=== CONSIGNES ET EXIGENCES ===
Dans le texte sur la confession des péchés, recopiez mot pour mot le passage allant de « Ayant ainsi mis » à « dans la Bible. ».

=== BLOC DE TEXTE ===
========================================================================

Combien nombreux sont ceux qui pensent
qu'il est possible d'avoir une affaire nette, sans
confession des péchés ! Cela ne
revient pas à dire que chaque
péché doit être confessé
à un homme, mais il est grandement utile de
confesser précisément ce que l'on ne
voudrait pas dire. Une personne agissant ainsi peut
dire ensuite de tout coeur comment Jésus l'a
délivrée. La confession réelle
des péchés consiste à rompre
totalement avec le péché et ne plus
le servir dès l'instant même ! Si
quelqu'un n'est pas libéré du
péché, il est bon de prier avec lui,
selon cette parole : « Confessez
donc vos péchés les uns aux autres,
et priez les uns pour les autres, afin que vous
soyez guéris ».
(Jacques
5 : 16.) L'on dira
peut-être : « J'ai dit
à Dieu les choses que j'avais à
confesser ! » Cela est bien, mais
souvent cela ne suffit pas. L'homme doit en effet
se montrer une fois tel qu'il est et abandonner
ainsi sa propre vie. Nous lisons dans Matthieu 3 au
sujet de Jean-Baptiste : « Les
habitants de Jérusalem, de toute la
Judée et de tous les pays des environs du
Jourdain se rendaient auprès de lui et,
confessant leurs péchés, ils se
faisaient baptiser par lui dans le fleuve du
Jourdain ». Exhortant encore
spécialement les gens pieux, il leur
disait : « Produisez donc du fruit
digne de la repentance. Déjà la cognée est mise
à la racine des arbres : tout arbre qui
ne produit pas de bon fruit sera coupé et
jeté au feu ! »
Ayant ainsi mis tout en ordre, je
réalisai beaucoup de joie. Lorsque le poids
des péchés s'allège et qu'ils
éprouvent de la joie, beaucoup pensent que
c'est la paix de Dieu décrite dans la Bible.
Depuis l'époque de ma conversion
jusqu'à la nouvelle naissance, j'eus bien
des joies et les choses se passèrent comme
il est écrit : « Les
ordonnances de l'Éternel sont droites, elles
réjouissent le coeur ! »

========================================================================

=== INFORMATIONS FOURNIES ===
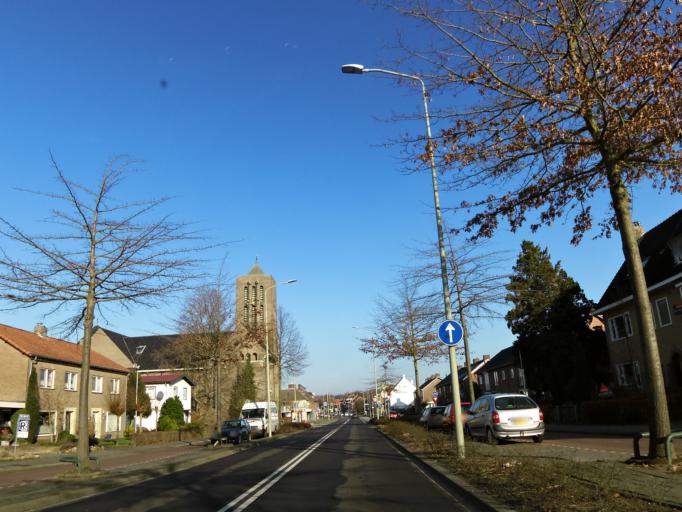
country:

========================================================================

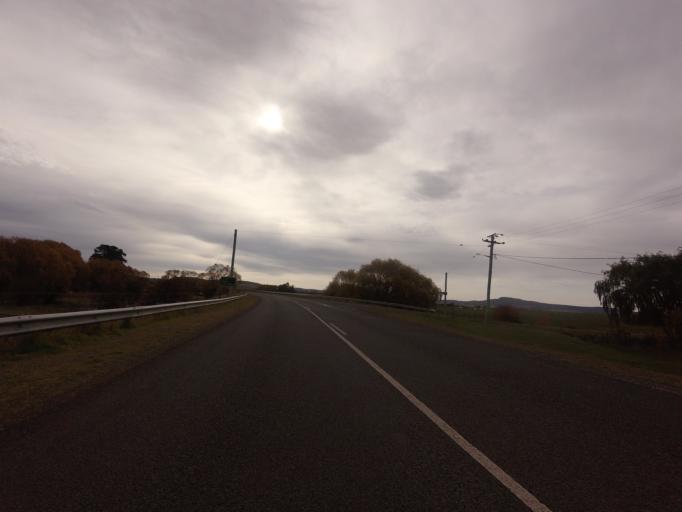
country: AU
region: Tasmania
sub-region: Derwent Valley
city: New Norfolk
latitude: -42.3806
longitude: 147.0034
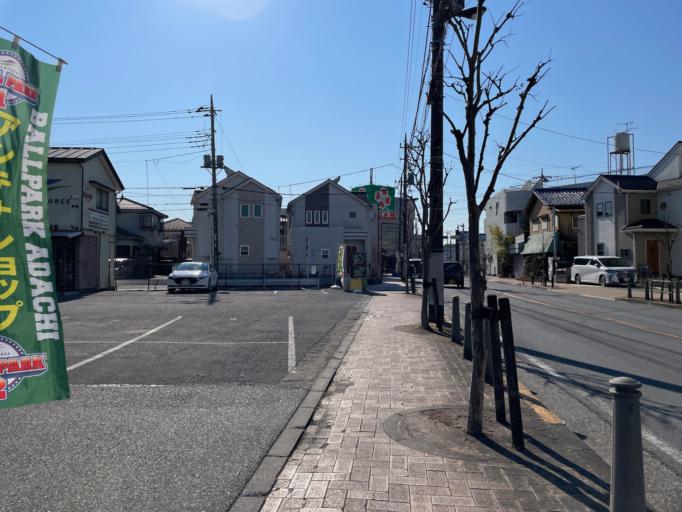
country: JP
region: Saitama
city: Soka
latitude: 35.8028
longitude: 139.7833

========================================================================

=== RÉPONSE À FOURNIR ===
Ayant ainsi mis tout en ordre, je
réalisai beaucoup de joie. Lorsque le poids
des péchés s'allège et qu'ils
éprouvent de la joie, beaucoup pensent que
c'est la paix de Dieu décrite dans la Bible.